Here is a complete guide from an expert medical practitioner to combat breathing difficulties in children.
With temperatures dipping, concerns about children suffering from asthma, grappling to deal with the cold as well as the increasing levels of smog in cities, are on the increase. The rising vehicular pollution allows the small particulate matter to be in the air and it affects children’s lungs, explains Dr Spurthi Reddy Chitta, senior paediatrician, Rainbow Hospitals, as she stresses on the need for preventive methods of care.
With the pollution levels rising in the city, how are children affected due to the mixing of the vehicular pollution and the lowered temperatures due to winter?
The outdoor environment is complex due to the interaction between pollutants, both natural and manmade, and the weather. Children are susceptible to the effects of air pollution because their lungs and immune systems are still developing. Also, they are more active in environments with high levels of air pollutants, and they receive higher doses of air pollutants compared to adults because of differences in breathing rates and patterns. A growing number of studies show that children living in environments near traffic have increased risks of asthma symptoms, asthma exacerbations, school absenteeism, and asthma-related hospitalisations as well as new-onset asthma. Cold air is a known trigger for asthma, which causes constriction of the lower airways. Smog acts as an irritant that often triggers and exacerbates asthma attacks among children. This combination is detrimental to the health of these children.
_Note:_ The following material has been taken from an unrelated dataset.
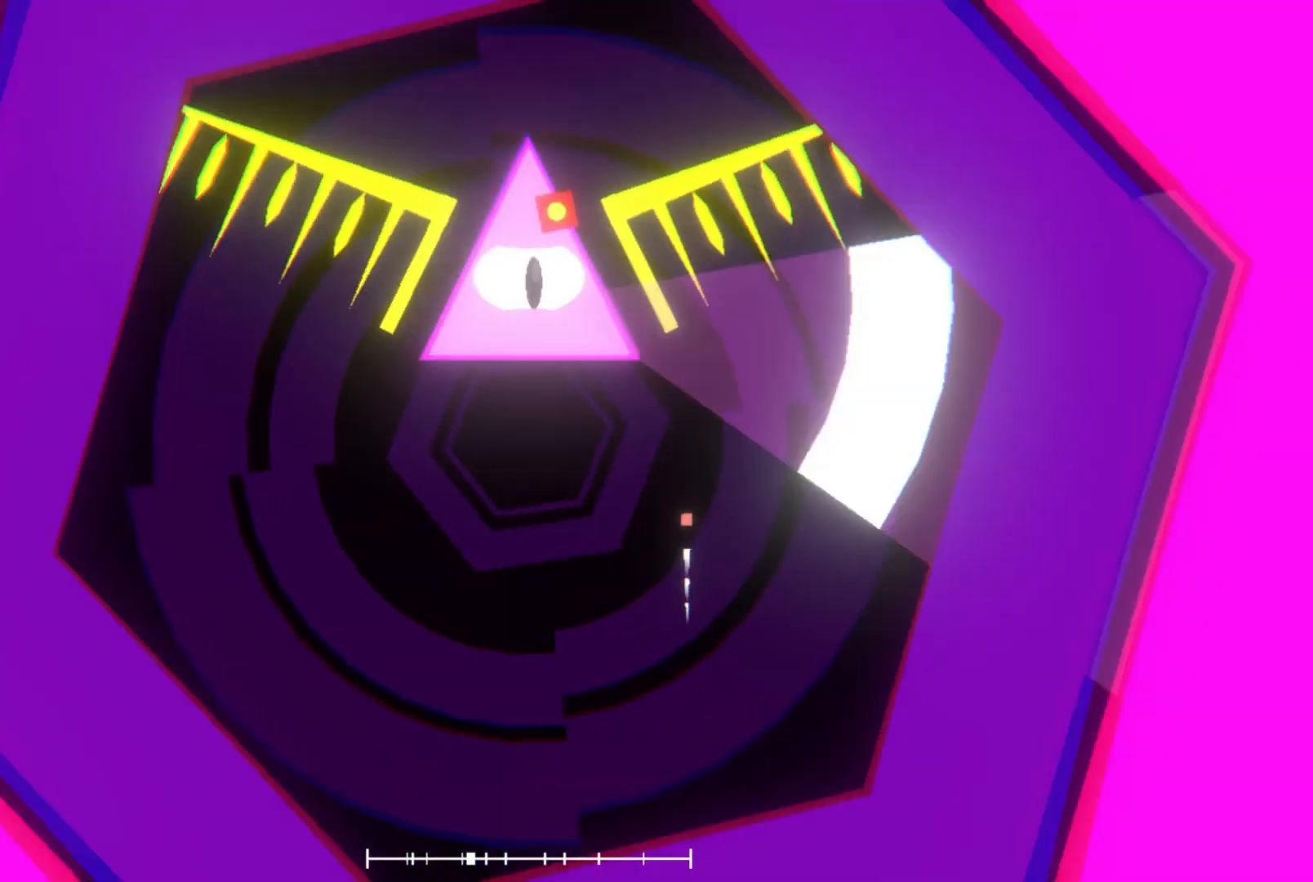
{"dt_ms": 500, "buttons": [], "left_stick": "up-right", "events": [[33, "left_stick", "center"], [67, "R1", "up"], [333, "left_stick", "up-right"]]}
What care must those who are already suffering from asthma take? What are the set of precautions that they must follow?
1) Viral infections of the respiratory system are more common in winters. Asthmatics already have sensitive airways and viral infections often trigger and exacerbate the asthma attacks. Avoiding overcrowded places, washing hands frequently, especially before eating, help minimise viral infections.
2) Damp woollen blankets and quilts often have fungal spores in them that aggravate asthma — these clothes must be washed and dried under the sun before using them.
3) Cold air is a trigger for some children with asthma. Before stepping out, one should be well covered, especially the face and nose area. Exercise indoors when it is particularly cold and windy. Always be prepared with the inhalers, and if exercise is a known trigger for asthma in your child, then use them regularly before exercise.
Some children have severe cold and breathing problems because of the increasing pollution levels — what kind of food must be given to them to build immunity? Which are the things that children must avoid?
A healthy, balanced diet is recommended for all children with asthma. Some clinical trials suggest that specific antioxidants in diet might improve asthma control or lung function in asthmatic children. Antioxidant rich Indian foods include green leafy vegetables (like spinach, lettuce), cauliflower, sweet potatoes, carrots, onion, garlic, ginger, black beans, red beans, soya beans and lentils. Fruits such as grapes and apples, nuts and seeds, are all good sources of antioxidants. Dairy foods have often been suggested as a common trigger for asthma, but there is little scientific evidence to support this. It is a myth that dairy foods, particularly milk, causes mucus production. Contrary to this, drinking milk is associated with a lower risk of asthma and studies suggest that children who ate dairy foods everyday had significantly fewer asthma symptoms than those who did not eat dairy foods daily. These foods are important source of bone building in children.
Avoid preserved foods (like pickles, dried fruits) which might contain sulphites: Sulphites are a type of preservative which may worsen asthma.
Avoid processed food: Some children may be sensitive to artificial flavourings or colourings in processed and fast foods. Often, processed foods contain empty calories, leading to obesity in children. Children who are obese are more likely to have asthma.
Children suffer from sudden attacks of asthma or breathing problems in school. What first aid guide should they follow? Is there a drill that is followed in schools by the government as the weather and increasing levels of pollution is becoming a cause of concern?
Use language appropriate for your child’s age to describe what happens when asthma flares-up.
Effective self-management should be encouraged when talking with your older child about asthma. Depending on your child’s condition, you may want to talk with your child’s teacher(s) and other relevant school personnel (such as sports coaches) about your child’s condition and treatment plan.
Children with exercise-induced bronchoconstriction may complain about participating in physical activities. However, it is very important for children to stay active, so work with the school staff to develop strategies to keep your child symptom-free while exercising. These may include:
Using a short-acting inhaler 15 minutes prior to exercise.
Drinking plenty of water before, during and after exercise.
Choosing sports that are less likely to trigger symptoms.
For the young ones, talk to teachers, coaches, babysitters and the parents of friends so they can recognise asthma symptoms and know how to respond. Give caregivers a copy of your child’s Asthma Action Plan for reference in case of an emergency. Make sure your child understands the importance of medications and always has his or her rescue inhaler at hand. Explain the right times and the right way to use the rescue medication.
For adolescents and teens, reminders about carrying a rescue inhaler is important.